Even in states where cannabis is legal for medical and recreational use, smoking weed in an apartment is more problematic than it is for those who maintain a private residence.
Apartment living is one of those necessary evils for a lot of us. It keeps the movers-and-shakers of the planet flexible, able to move around from place to place whenever they want. It also prevents them from having to shell out for costly repairs, pay property taxes, and it offers a plethora of other benefits that homeowners do not enjoy. But there are some downsides to this way of life.
Living in a condensed area where a resident is immediately surrounded by dozens of neighbors has been known to cause its fair share of trouble over the years. It’s the reason apartment dwellers often receive complaints about noise, pets, and, increasingly, the odor of marijuana.
Even in states where cannabis is legal for medical and recreational use, smoking weed in an apartment situation is just more problematic than it is for those who maintain a private residence. In fact, even before you move into most places, being a marijuana user is already stacked against you.
Most leases have policies against the use of illegal drugs, smoking and disturbing other tenants. And most of the time, these leases do not account for legal weed at the state level. So, while it might be perfectly legal next year in Illinois to possess and use marijuana, people who live in apartments are probably not going to be able to smoke freely without the risk of repercussions. Therefore, it is going to be necessary for those people to be somewhat clandestine in their cannabis use to keep the peace and reduce the chances of an eviction.
Of course, the best way to prevent hardships as a result of using marijuana in an apartment setting is to just refrain from smoking altogether. In legal states, where a person 21 and older can just step inside their neighborhood dispensary and buy retail weed, there are a variety of cannabis products where smoking is not involved. Edibles are always a smart way to go, as these little beauties are completely smoke-free. But for those people who prefer to smoke weed rather than eat it, there are more discreet products available that won’t reek up the entire apartment building like a joint or a bong. Vaporizers offer the smoking experience without the intrusive aroma that sometimes causes neighbors to complain. Even using dabs, which are concentrates, is a better option than burning raw flower. Your neighbors will never even know you smoke weed.
But if you must smoke marijuana the old fashioned way, you’re going to need to employ a little stoner ingenuity to keep things on the down-low. Remember, unless your lease clearly states that marijuana smoking is allowed on the premises, it’s probably not. And the last thing a renter wants is to start getting complaints that the pungent odor of marijuana keeps wafting into the common areas. These grievances might not get you into trouble with the law — at least not in a legal state — but they could get you kicked out of your home.
So, make use of bathroom and kitchen fans, which will suck up the smoke and reduce the smell of marijuana. If in the bathroom, it also doesn’t hurt to turn on a hot shower, since the steam works to diminish odors. This is not full-proof, however, so you might also want to block the bottom of your doors with a towel to keep as much of the smoke as possible from escaping. If an exhaust fan is not available, try keeping your smoke session as far away from the front of the apartment as possible. It also doesn’t hurt to burn candles to mask the odor. Some longtime marijuana users even swear by a product called Ozium, which is a spray known to effectively eliminate the skunk.
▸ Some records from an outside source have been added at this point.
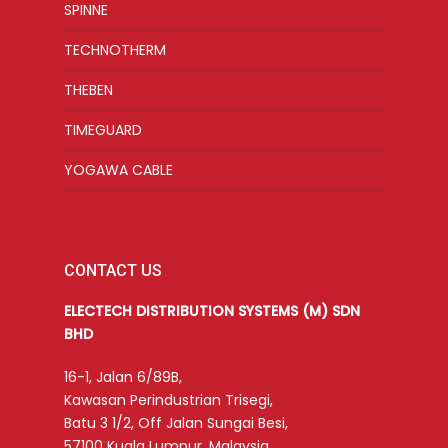
SPINNE
TECHNOTHERM
THEBEN
TIMEGUARD
YOGAWA CABLE
CONTACT US
ELECTECH DISTRIBUTION SYSTEMS (M) SDN
BHD
16-1, Jalan 6/89B,
Kawasan Perindustrian Trisegi,
Batu 3 1/2, Off Jalan Sungai Besi,
57100 Kuala Lumpur, Malaysia.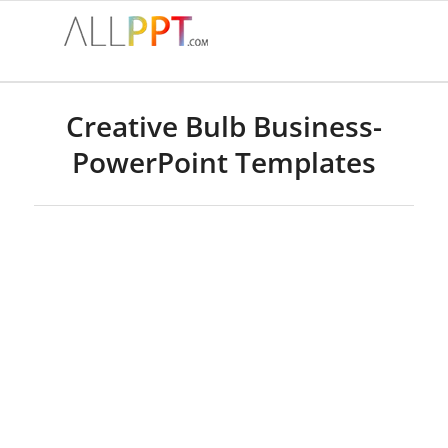
Creative Bulb Business-
PowerPoint Templates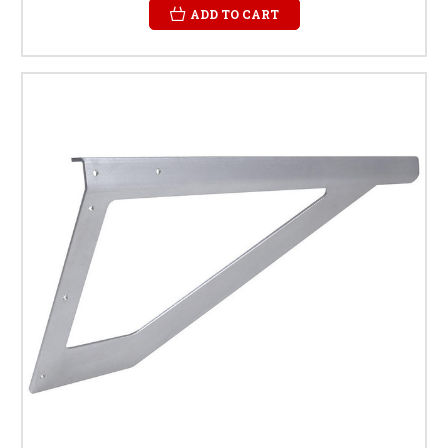
ADD TO CART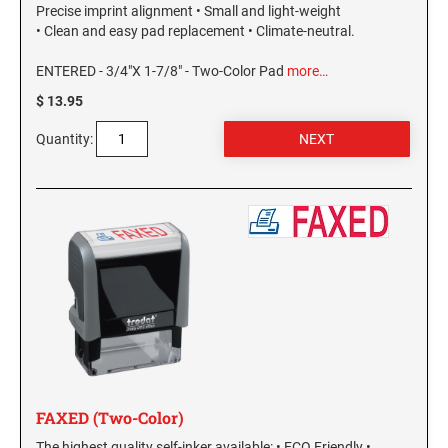
Precise imprint alignment • Small and light-weight
• Clean and easy pad replacement • Climate-neutral.
ENTERED - 3/4"X 1-7/8" - Two-Color Pad
more…
$ 13.95
Quantity:
FAXED (Two-Color)
The highest quality self-inker available: • ECO Friendly •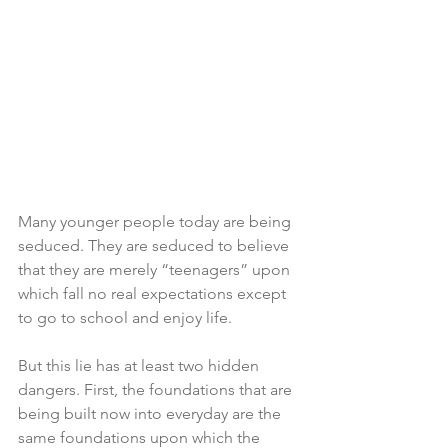
Many younger people today are being 
seduced. They are seduced to believe 
that they are merely “teenagers” upon 
which fall no real expectations except 
to go to school and enjoy life. 
But this lie has at least two hidden 
dangers. First, the foundations that are 
being built now into everyday are the 
same foundations upon which the 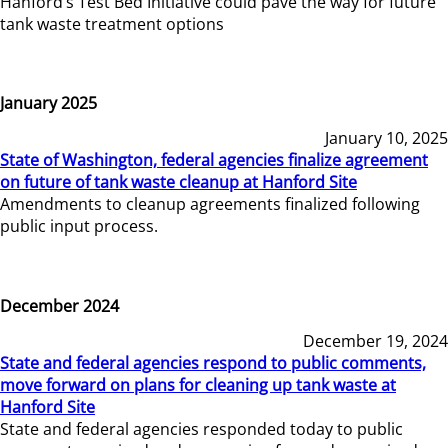
Hanford’s Test Bed Initiative could pave the way for future
tank waste treatment options
January 2025
January 10, 2025
State of Washington, federal agencies finalize agreement
on future of tank waste cleanup at Hanford Site
Amendments to cleanup agreements finalized following
public input process.
December 2024
December 19, 2024
State and federal agencies respond to public comments,
move forward on plans for cleaning up tank waste at
Hanford Site
State and federal agencies responded today to public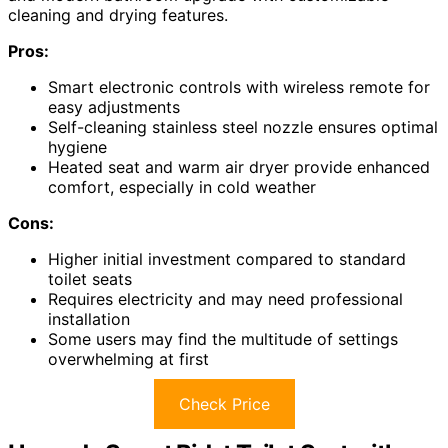
cleaning and drying features.
Pros:
Smart electronic controls with wireless remote for
easy adjustments
Self-cleaning stainless steel nozzle ensures optimal
hygiene
Heated seat and warm air dryer provide enhanced
comfort, especially in cold weather
Cons:
Higher initial investment compared to standard
toilet seats
Requires electricity and may need professional
installation
Some users may find the multitude of settings
overwhelming at first
Check Price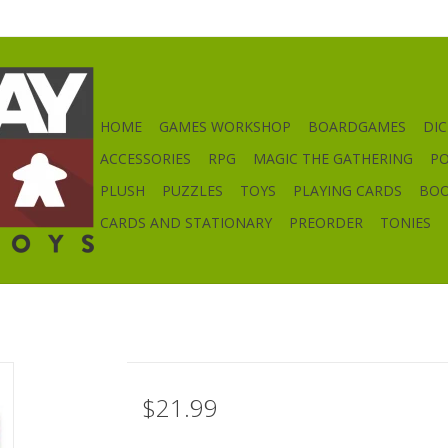
HOME
GAMES WORKSHOP
BOARDGAMES
DIC
ACCESSORIES
RPG
MAGIC THE GATHERING
P
PLUSH
PUZZLES
TOYS
PLAYING CARDS
BO
CARDS AND STATIONARY
PREORDER
TONIES
$21.99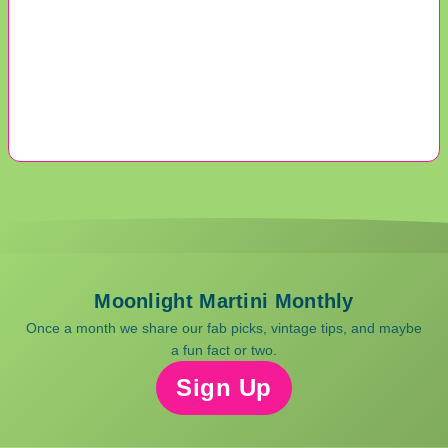
Moonlight Martini Monthly
Once a month we share our fab picks, vintage tips, and maybe
a fun fact or two.
Sign Up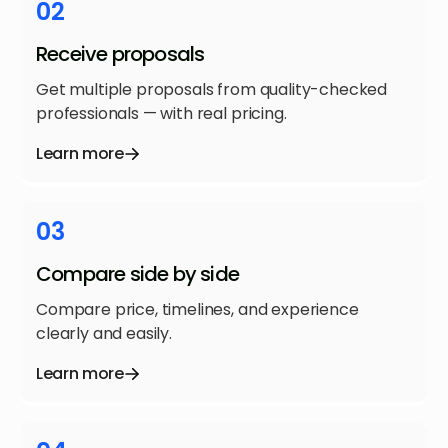
02
Receive proposals
Get multiple proposals from quality-checked
professionals — with real pricing.
Learn more
03
Compare side by side
Compare price, timelines, and experience
clearly and easily.
Learn more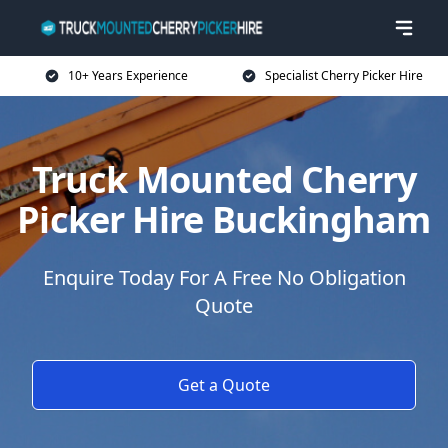
10+ Years Experience
Specialist Cherry Picker Hire
Truck Mounted Cherry
Picker Hire Buckingham
Enquire Today For A Free No Obligation
Quote
Get a Quote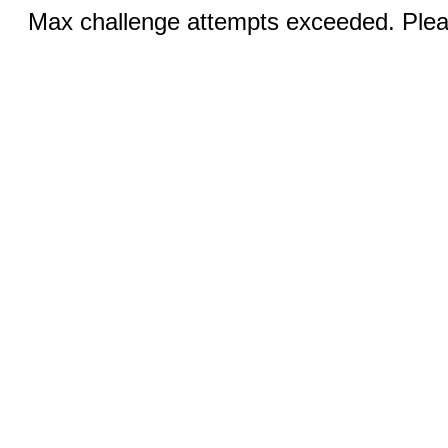
Max challenge attempts exceeded. Pleas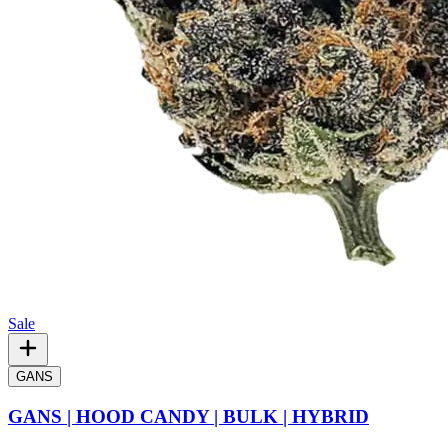
Sale
GANS
GANS | HOOD CANDY | BULK | HYBRID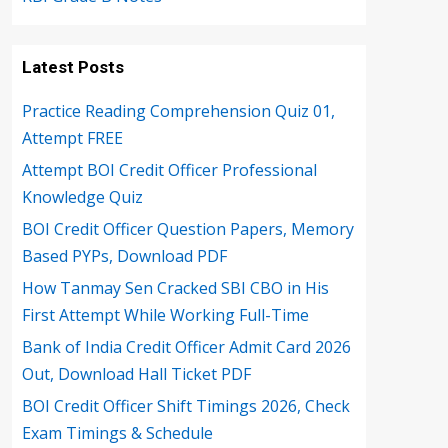
Latest Posts
Practice Reading Comprehension Quiz 01,
Attempt FREE
Attempt BOI Credit Officer Professional
Knowledge Quiz
BOI Credit Officer Question Papers, Memory
Based PYPs, Download PDF
How Tanmay Sen Cracked SBI CBO in His
First Attempt While Working Full-Time
Bank of India Credit Officer Admit Card 2026
Out, Download Hall Ticket PDF
BOI Credit Officer Shift Timings 2026, Check
Exam Timings & Schedule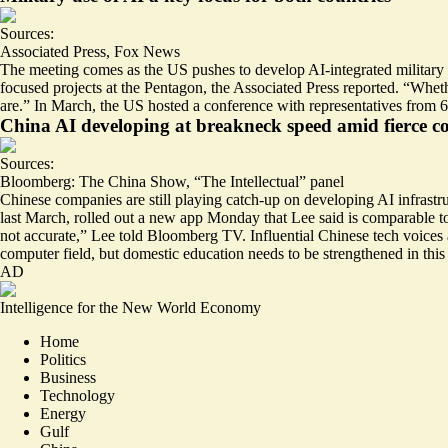
Sources:
Associated Press
,
Fox News
The meeting comes as the US pushes to develop AI-integrated military tec
focused projects at the Pentagon, the Associated Press reported. “Whethe
are.” In March, the US hosted a conference with representatives from 
China AI developing at breakneck speed amid fierce c
Sources:
Bloomberg: The China Show
,
“The Intellectual” panel
Chinese companies are still playing catch-up on developing AI infrastr
last March, rolled out a new app Monday that Lee said is comparab
not accurate
,” Lee told Bloomberg TV. Influential Chinese tech voice
computer field, but domestic education needs to be strengthened in this
AD
Intelligence for the New World Economy
Home
Politics
Business
Technology
Energy
Gulf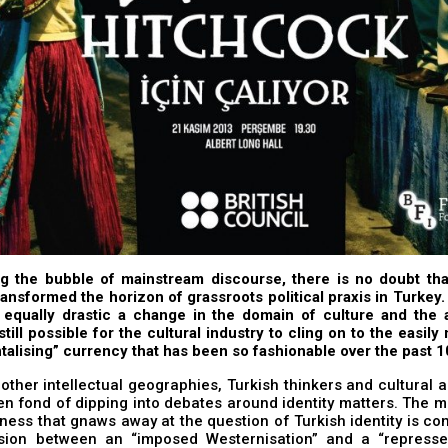
ng the bubble of mainstream discourse, there is no doubt tha
ransformed the horizon of grassroots political praxis in Turkey
 equally drastic a change in the domain of culture and the a
 still possible for the cultural industry to cling on to the easil
ntalising” currency that has been so fashionable over the past 
 other intellectual geographies, Turkish thinkers and cultural 
n fond of dipping into debates around identity matters. The ma
ess that gnaws away at the question of Turkish identity is co
sion between an “imposed Westernisation” and a “represse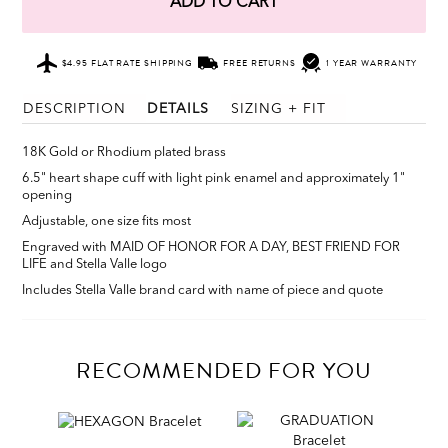
ADD TO CART
$4.95 FLAT RATE SHIPPING
FREE RETURNS
1 YEAR WARRANTY
DESCRIPTION
DETAILS
SIZING + FIT
18K Gold or Rhodium plated brass
6.5" heart shape cuff with light pink enamel and approximately 1"
opening
Adjustable, one size fits most
Engraved with MAID OF HONOR FOR A DAY, BEST FRIEND FOR
LIFE and Stella Valle logo
Includes Stella Valle brand card with name of piece and quote
RECOMMENDED FOR YOU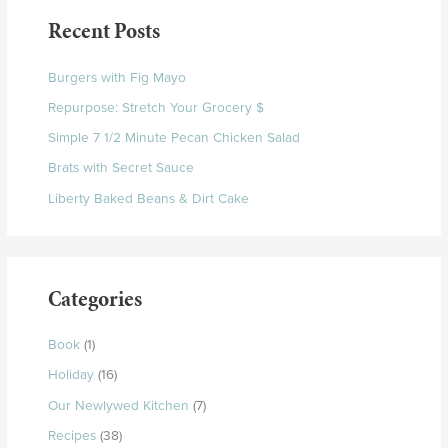
Recent Posts
Burgers with Fig Mayo
Repurpose: Stretch Your Grocery $
Simple 7 1/2 Minute Pecan Chicken Salad
Brats with Secret Sauce
Liberty Baked Beans & Dirt Cake
Categories
Book
(1)
Holiday
(16)
Our Newlywed Kitchen
(7)
Recipes
(38)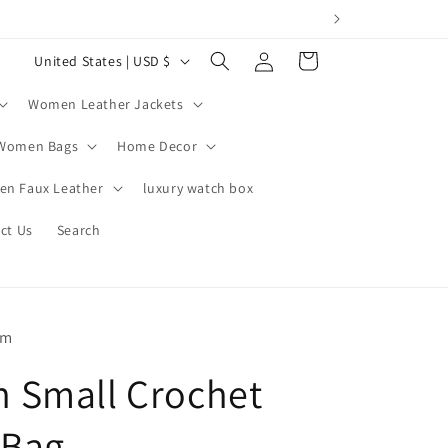
Log
C
Cart
United States | USD $
in
o
Women Leather Jackets
u
n
Women Bags
Home Decor
t
n Faux Leather
luxury watch box
r
ct Us
Search
y
/
r
e
om
g
 Small Crochet
i
o
 Bag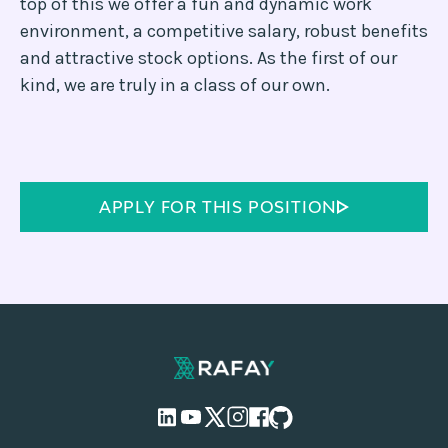
top of this we offer a fun and dynamic work
environment, a competitive salary, robust benefits
and attractive stock options. As the first of our
kind, we are truly in a class of our own.
APPLY FOR THIS POSITION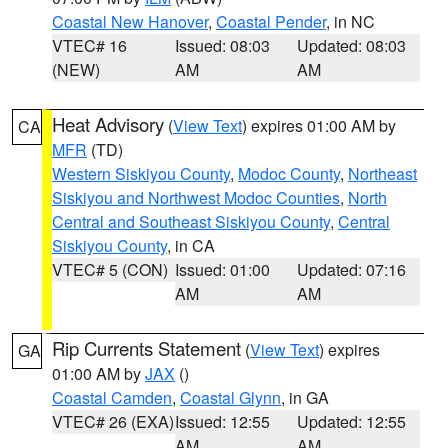
Coastal New Hanover
,
Coastal Pender
, in NC
VTEC# 16
Issued: 08:03
Updated: 08:03
(NEW)
AM
AM
Heat Advisory
(
View Text
) expires 01:00 AM by
CA
MFR
(TD)
Western Siskiyou County
,
Modoc County
,
Northeast
Siskiyou and Northwest Modoc Counties
,
North
Central and Southeast Siskiyou County
,
Central
Siskiyou County
, in CA
VTEC# 5 (CON)
Issued: 01:00
Updated: 07:16
AM
AM
Rip Currents Statement
(
View Text
) expires
GA
01:00 AM by
JAX
()
Coastal Camden
,
Coastal Glynn
, in GA
VTEC# 26 (EXA)
Issued: 12:55
Updated: 12:55
AM
AM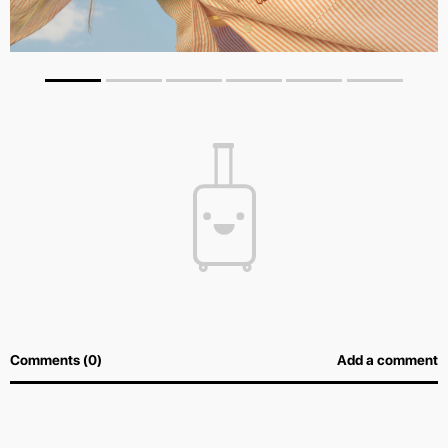
Comments (0)
Add a comment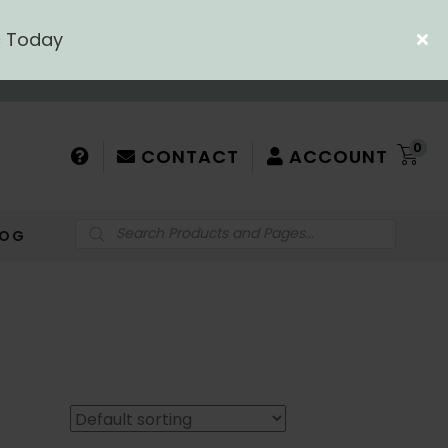
c Today
0
CONTACT
ACCOUNT
Products
LOG
search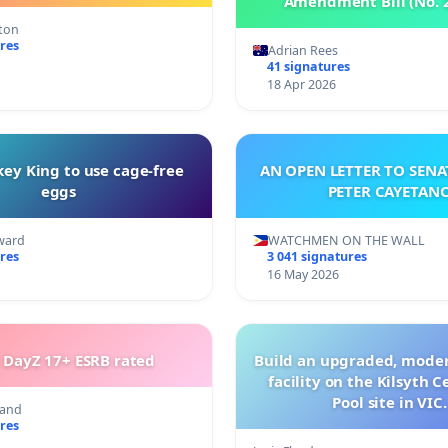
Amendment Bill (No. 
tton
res
Adrian Rees
41 signatures
18 Apr 2026
ey King to use cage-free
AN OPEN LETTER TO SEN
eggs
PETER CAYETAN
ward
WATCHMEN ON THE WALL
res
3 041 signatures
16 May 2026
 DayZ 17+ ESRB rated
Build an upgraded, moder
facility on the Kilsyth 
Pool site in VIC.
land
res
Fortunately, marijuana smoke is not the same as tobacco smoke. So while consuming weed in this fashion goes against the grain of most leases, the odor of marijuana is not going to linger in the apartment long. Not like it would in a room inhabited by a person who uses cigarettes regularly. This is good news, since breaking the rules of a lease, even if the violation does not lead to eviction, can cause a renter to lose his or her security deposit when the time comes to move someplace new. Perhaps then you will be lucky enough to find a property owner who is a bit more weed-friendly.